Soupy Sundays: Spicy Gingered-Carrot Soup

Spicy Gingered-Carrot Soup

Bright, complex, well-rounded… No, this isn’t about you right now… I’m talking about this soup!

A great, light, starter, or perfect for those not-so-hungry lunches or dinners, this deeply flavorful soup is just delightful.  Full of nutrients and spices, it screams healthy, minus my friend, sour cream, of course.

Relatively inexpensive if you’ve got a well stocked pantry, all I had to pick up was stock, coconut milk, and some veggies.
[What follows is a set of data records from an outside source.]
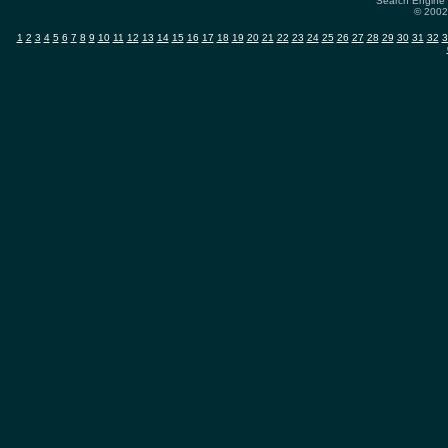
Search Engine 
© 2002-
1
2
3
4
5
6
7
8
9
10
11
12
13
14
15
16
17
18
19
20
21
22
23
24
25
26
27
28
29
30
31
32
3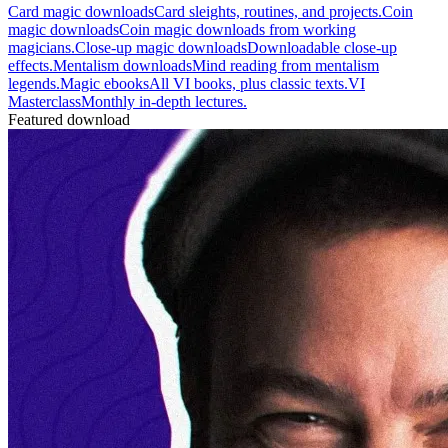
Card magic downloads
Card sleights, routines, and projects.
Coin
magic downloads
Coin magic downloads from working
magicians.
Close-up magic downloads
Downloadable close-up
effects.
Mentalism downloads
Mind reading from mentalism
legends.
Magic ebooks
All VI books, plus classic texts.
VI
Masterclass
Monthly in-depth lectures.
Featured download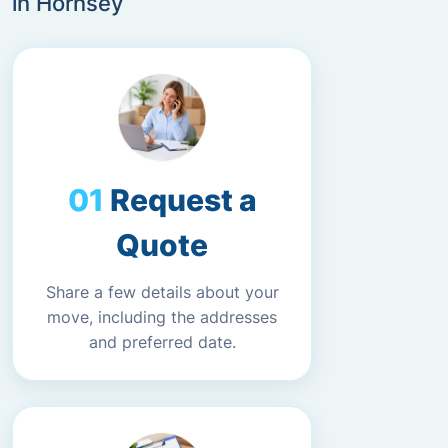
in Hornsey
Request a
Quote
Share a few details about your
move, including the addresses
and preferred date.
This recipe has been slightly modified from The Wine Lover’s Cookbook, which is full of great ideas.  The original recipe calls for milk and less of the coconut kind, but I prefer the creaminess of coconut milk, and besides, what are you gonna do with the rest of the can?

The ginger really shines here, and I’ve found one of the easiest ways to prepare it is by running a peeled piece over a Microplane.
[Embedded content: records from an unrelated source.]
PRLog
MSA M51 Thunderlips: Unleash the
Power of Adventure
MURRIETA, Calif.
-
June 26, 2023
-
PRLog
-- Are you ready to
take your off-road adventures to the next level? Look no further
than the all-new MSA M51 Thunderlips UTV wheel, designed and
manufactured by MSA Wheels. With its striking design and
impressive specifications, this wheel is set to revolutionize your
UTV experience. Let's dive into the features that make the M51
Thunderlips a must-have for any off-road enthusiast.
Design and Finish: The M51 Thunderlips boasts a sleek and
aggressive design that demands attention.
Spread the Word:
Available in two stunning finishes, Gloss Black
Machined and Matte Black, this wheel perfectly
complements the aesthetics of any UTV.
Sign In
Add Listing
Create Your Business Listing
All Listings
Replace the chicken stock with veggie, and omit the fish sauce and you’ve got a beautiful vegan/vegetarian friendly heart-warmer.
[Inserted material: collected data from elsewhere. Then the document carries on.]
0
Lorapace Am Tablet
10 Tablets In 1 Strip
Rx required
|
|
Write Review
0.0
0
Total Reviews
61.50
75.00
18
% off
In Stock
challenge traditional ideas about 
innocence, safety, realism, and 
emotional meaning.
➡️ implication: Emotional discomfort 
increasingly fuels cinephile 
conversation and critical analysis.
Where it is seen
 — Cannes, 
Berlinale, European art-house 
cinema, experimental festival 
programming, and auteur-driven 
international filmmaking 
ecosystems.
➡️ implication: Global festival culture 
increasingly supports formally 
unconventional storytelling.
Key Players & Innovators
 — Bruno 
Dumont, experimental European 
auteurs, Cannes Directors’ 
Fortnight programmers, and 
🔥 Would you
Low carb, healthy, and amazing- this is definitely a keeper!

Spicy Gingered-Carrot Soup

Ingredients:

1 1/2 tablespoons olive oil

1 large onion, chopped

2 stalks celery, ends trimmed and diced

3 cloves garlic, chopped

3 tablespoons peeled, chopped fresh ginger

1 pound carrots, peeled and chopped

4 cups chicken stock

1/4 teaspoon red pepper flakes

1/4 teaspoon ground coriander

1/2 teaspoon turmeric

1 1/2 tablespoons fish sauce

3 tablespoons fresh lime juice

2 teaspoons rice-wine vinegar

2 tablespoons smooth peanut butter

2 tablespoons brown sugar

1 teaspoon toasted sesame oil

1 13.5-ounce can coconut milk

salt and pepper, to taste

sour cream, toasted sesame seeds, chopped fresh cilantro (garnish)

Directions:

In a large stockpot, heat oil over medium-high heat.  Add onions, celery, garlic, ginger and carrots and sauté for 5 to 6 minutes, until onions are translucent.  Add stock, red pepper flakes, coriander, turmeric, fish sauce, lime juice, vinegar, peanut butter, brown sugar, sesame oil, coconut milk and bring to a simmer.  Cover and lightly simmer for 25 to 30 minutes.  Let cool slightly.

Transfer the mixture to a food processor or blender and pulse several times.  This may need to be done in batches.  Puree until smooth.  Season to taste.

Store, covered, in refrigerator until ready to serve.  To serve, bring soup to low boil.  Ladle into soup bowls and garnish with sour cream, sesame seeds and cilantro.  This soup can be served chilled as well.